[Your objective]
Only the pictures are to be left out; return the rest of the data exactly as it stands.

[Dataset entries]
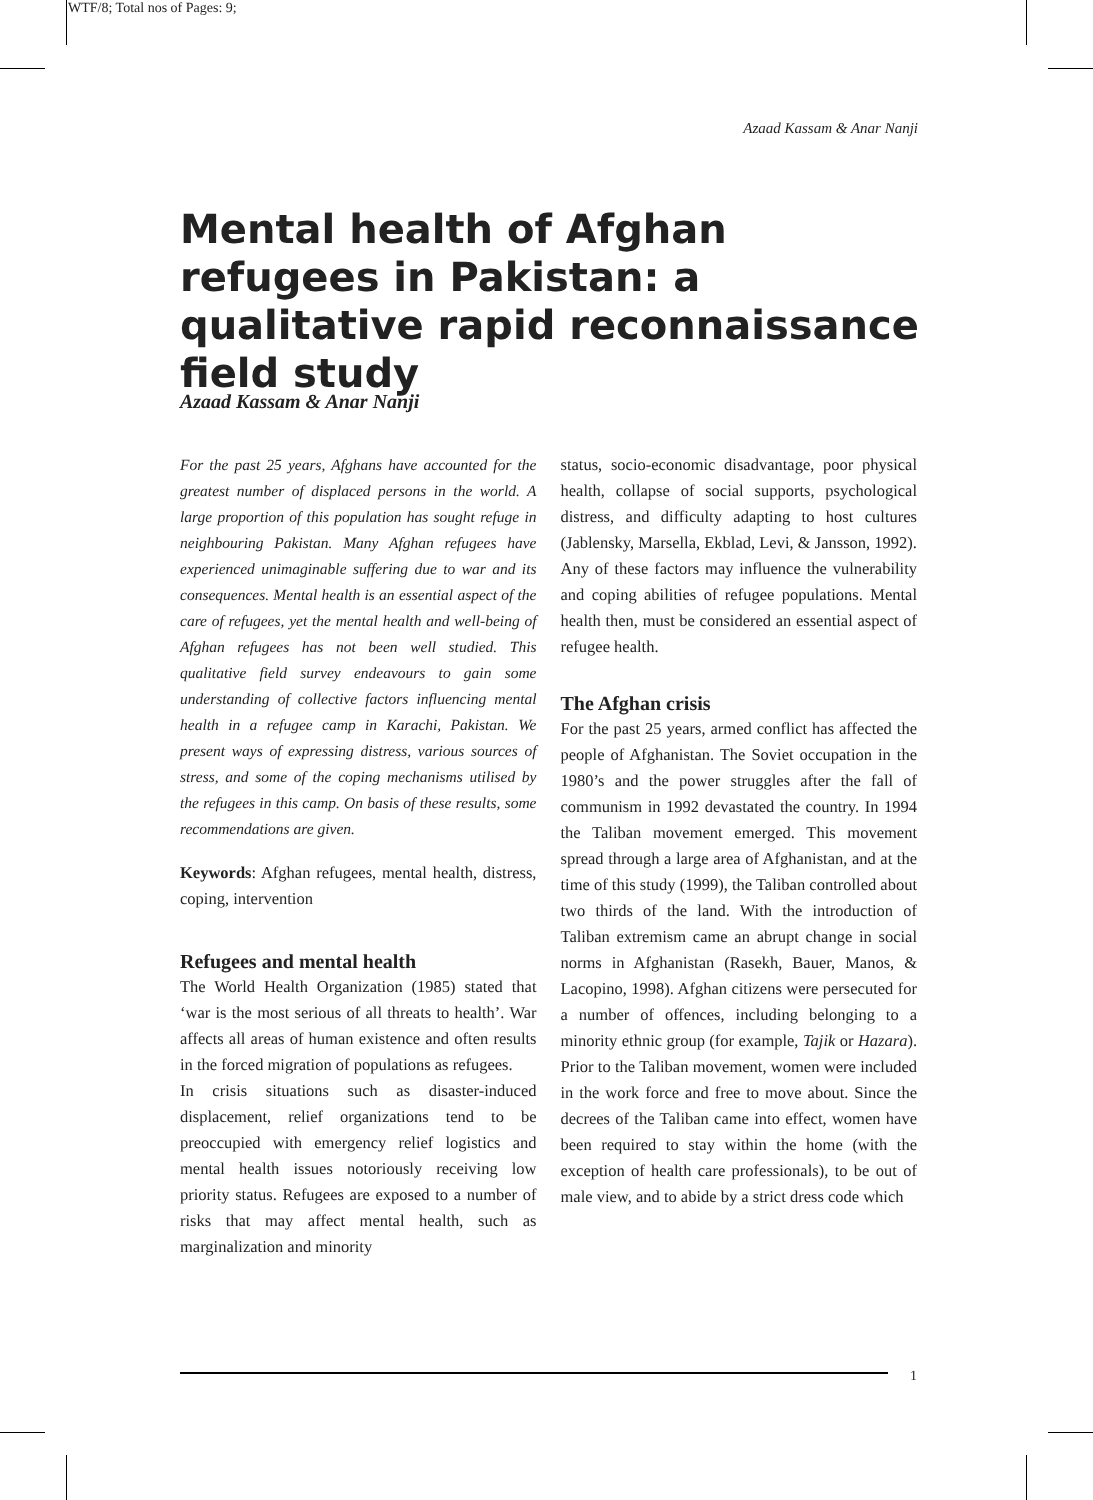WTF/8; Total nos of Pages: 9;
Azaad Kassam & Anar Nanji
Mental health of Afghan refugees in Pakistan: a qualitative rapid reconnaissance field study
Azaad Kassam & Anar Nanji
For the past 25 years, Afghans have accounted for the greatest number of displaced persons in the world. A large proportion of this population has sought refuge in neighbouring Pakistan. Many Afghan refugees have experienced unimaginable suffering due to war and its consequences. Mental health is an essential aspect of the care of refugees, yet the mental health and well-being of Afghan refugees has not been well studied. This qualitative field survey endeavours to gain some understanding of collective factors influencing mental health in a refugee camp in Karachi, Pakistan. We present ways of expressing distress, various sources of stress, and some of the coping mechanisms utilised by the refugees in this camp. On basis of these results, some recommendations are given.
Keywords: Afghan refugees, mental health, distress, coping, intervention
Refugees and mental health
The World Health Organization (1985) stated that ‘war is the most serious of all threats to health’. War affects all areas of human existence and often results in the forced migration of populations as refugees.
In crisis situations such as disaster-induced displacement, relief organizations tend to be preoccupied with emergency relief logistics and mental health issues notoriously receiving low priority status. Refugees are exposed to a number of risks that may affect mental health, such as marginalization and minority
status, socio-economic disadvantage, poor physical health, collapse of social supports, psychological distress, and difficulty adapting to host cultures (Jablensky, Marsella, Ekblad, Levi, & Jansson, 1992). Any of these factors may influence the vulnerability and coping abilities of refugee populations. Mental health then, must be considered an essential aspect of refugee health.
The Afghan crisis
For the past 25 years, armed conflict has affected the people of Afghanistan. The Soviet occupation in the 1980’s and the power struggles after the fall of communism in 1992 devastated the country. In 1994 the Taliban movement emerged. This movement spread through a large area of Afghanistan, and at the time of this study (1999), the Taliban controlled about two thirds of the land. With the introduction of Taliban extremism came an abrupt change in social norms in Afghanistan (Rasekh, Bauer, Manos, & Lacopino, 1998). Afghan citizens were persecuted for a number of offences, including belonging to a minority ethnic group (for example, Tajik or Hazara). Prior to the Taliban movement, women were included in the work force and free to move about. Since the decrees of the Taliban came into effect, women have been required to stay within the home (with the exception of health care professionals), to be out of male view, and to abide by a strict dress code which
1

[Solution for this task]
WTF/8; Total nos of Pages: 9;
Azaad Kassam & Anar Nanji
Mental health of Afghan refugees in Pakistan: a qualitative rapid reconnaissance field study
Azaad Kassam & Anar Nanji
For the past 25 years, Afghans have accounted for the greatest number of displaced persons in the world. A large proportion of this population has sought refuge in neighbouring Pakistan. Many Afghan refugees have experienced unimaginable suffering due to war and its consequences. Mental health is an essential aspect of the care of refugees, yet the mental health and well-being of Afghan refugees has not been well studied. This qualitative field survey endeavours to gain some understanding of collective factors influencing mental health in a refugee camp in Karachi, Pakistan. We present ways of expressing distress, various sources of stress, and some of the coping mechanisms utilised by the refugees in this camp. On basis of these results, some recommendations are given.
Keywords: Afghan refugees, mental health, distress, coping, intervention
Refugees and mental health
The World Health Organization (1985) stated that ‘war is the most serious of all threats to health’. War affects all areas of human existence and often results in the forced migration of populations as refugees.
In crisis situations such as disaster-induced displacement, relief organizations tend to be preoccupied with emergency relief logistics and mental health issues notoriously receiving low priority status. Refugees are exposed to a number of risks that may affect mental health, such as marginalization and minority
status, socio-economic disadvantage, poor physical health, collapse of social supports, psychological distress, and difficulty adapting to host cultures (Jablensky, Marsella, Ekblad, Levi, & Jansson, 1992). Any of these factors may influence the vulnerability and coping abilities of refugee populations. Mental health then, must be considered an essential aspect of refugee health.
The Afghan crisis
For the past 25 years, armed conflict has affected the people of Afghanistan. The Soviet occupation in the 1980’s and the power struggles after the fall of communism in 1992 devastated the country. In 1994 the Taliban movement emerged. This movement spread through a large area of Afghanistan, and at the time of this study (1999), the Taliban controlled about two thirds of the land. With the introduction of Taliban extremism came an abrupt change in social norms in Afghanistan (Rasekh, Bauer, Manos, & Lacopino, 1998). Afghan citizens were persecuted for a number of offences, including belonging to a minority ethnic group (for example, Tajik or Hazara). Prior to the Taliban movement, women were included in the work force and free to move about. Since the decrees of the Taliban came into effect, women have been required to stay within the home (with the exception of health care professionals), to be out of male view, and to abide by a strict dress code which
1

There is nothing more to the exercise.